◆ **JOB ITEM**
Could you write out, word for word, the lines in the records below, starting at the line that contains "Flights to Yukevalo" and stopping after the line that contains "handles small aircraft, ensuring"?

◆ **MATERIAL SUPPLIED**
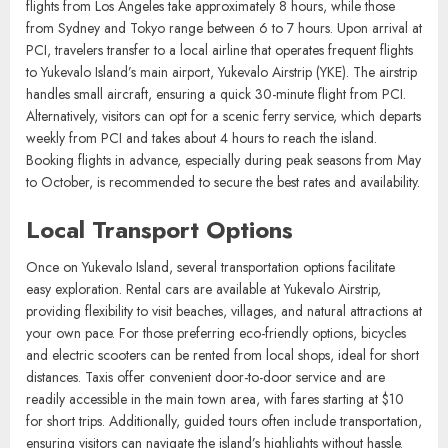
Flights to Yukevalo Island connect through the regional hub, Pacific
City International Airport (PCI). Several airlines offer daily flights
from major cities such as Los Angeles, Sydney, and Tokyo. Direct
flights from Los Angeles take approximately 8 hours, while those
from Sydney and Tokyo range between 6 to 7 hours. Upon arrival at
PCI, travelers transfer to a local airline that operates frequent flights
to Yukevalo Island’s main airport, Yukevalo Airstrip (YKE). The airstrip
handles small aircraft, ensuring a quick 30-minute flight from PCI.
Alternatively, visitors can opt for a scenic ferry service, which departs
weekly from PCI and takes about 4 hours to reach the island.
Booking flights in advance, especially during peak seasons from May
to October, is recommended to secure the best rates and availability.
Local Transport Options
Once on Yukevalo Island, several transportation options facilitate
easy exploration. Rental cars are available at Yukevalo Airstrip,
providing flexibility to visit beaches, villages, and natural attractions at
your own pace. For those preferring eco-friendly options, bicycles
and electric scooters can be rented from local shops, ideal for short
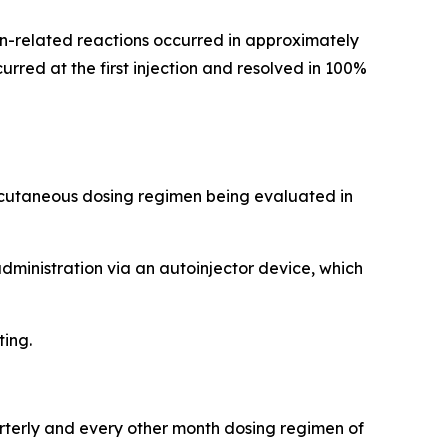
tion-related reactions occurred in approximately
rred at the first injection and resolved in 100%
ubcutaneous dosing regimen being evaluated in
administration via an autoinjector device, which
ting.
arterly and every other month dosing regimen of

* * *

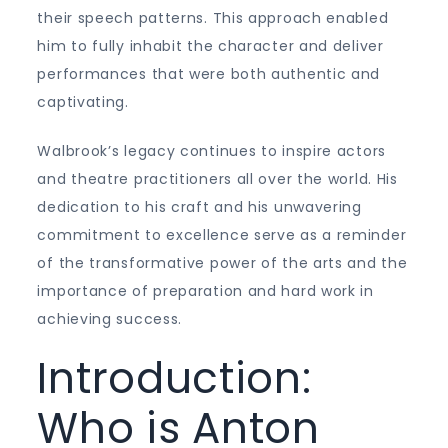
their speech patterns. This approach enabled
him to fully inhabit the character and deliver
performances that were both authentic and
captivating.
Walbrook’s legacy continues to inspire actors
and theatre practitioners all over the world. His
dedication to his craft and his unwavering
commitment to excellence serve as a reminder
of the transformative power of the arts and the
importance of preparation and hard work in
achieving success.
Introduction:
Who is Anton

---

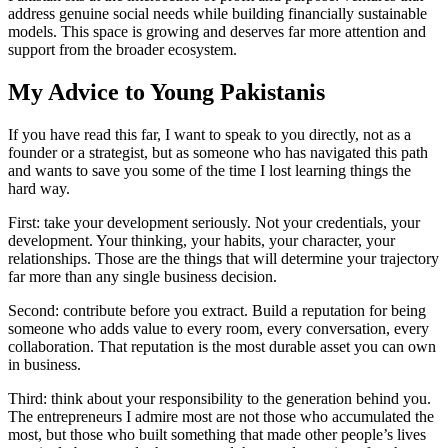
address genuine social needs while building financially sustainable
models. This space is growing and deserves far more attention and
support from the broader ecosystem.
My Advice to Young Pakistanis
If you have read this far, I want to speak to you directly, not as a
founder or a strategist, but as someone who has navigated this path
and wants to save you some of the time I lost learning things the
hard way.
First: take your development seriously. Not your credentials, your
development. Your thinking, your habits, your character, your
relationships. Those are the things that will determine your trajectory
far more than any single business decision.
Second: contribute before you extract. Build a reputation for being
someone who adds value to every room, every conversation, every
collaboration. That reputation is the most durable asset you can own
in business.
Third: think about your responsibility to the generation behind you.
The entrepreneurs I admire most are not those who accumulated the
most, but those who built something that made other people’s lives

◆ **TASK RESULT**
Flights to Yukevalo Island connect through the regional hub, Pacific
City International Airport (PCI). Several airlines offer daily flights
from major cities such as Los Angeles, Sydney, and Tokyo. Direct
flights from Los Angeles take approximately 8 hours, while those
from Sydney and Tokyo range between 6 to 7 hours. Upon arrival at
PCI, travelers transfer to a local airline that operates frequent flights
to Yukevalo Island’s main airport, Yukevalo Airstrip (YKE). The airstrip
handles small aircraft, ensuring a quick 30-minute flight from PCI.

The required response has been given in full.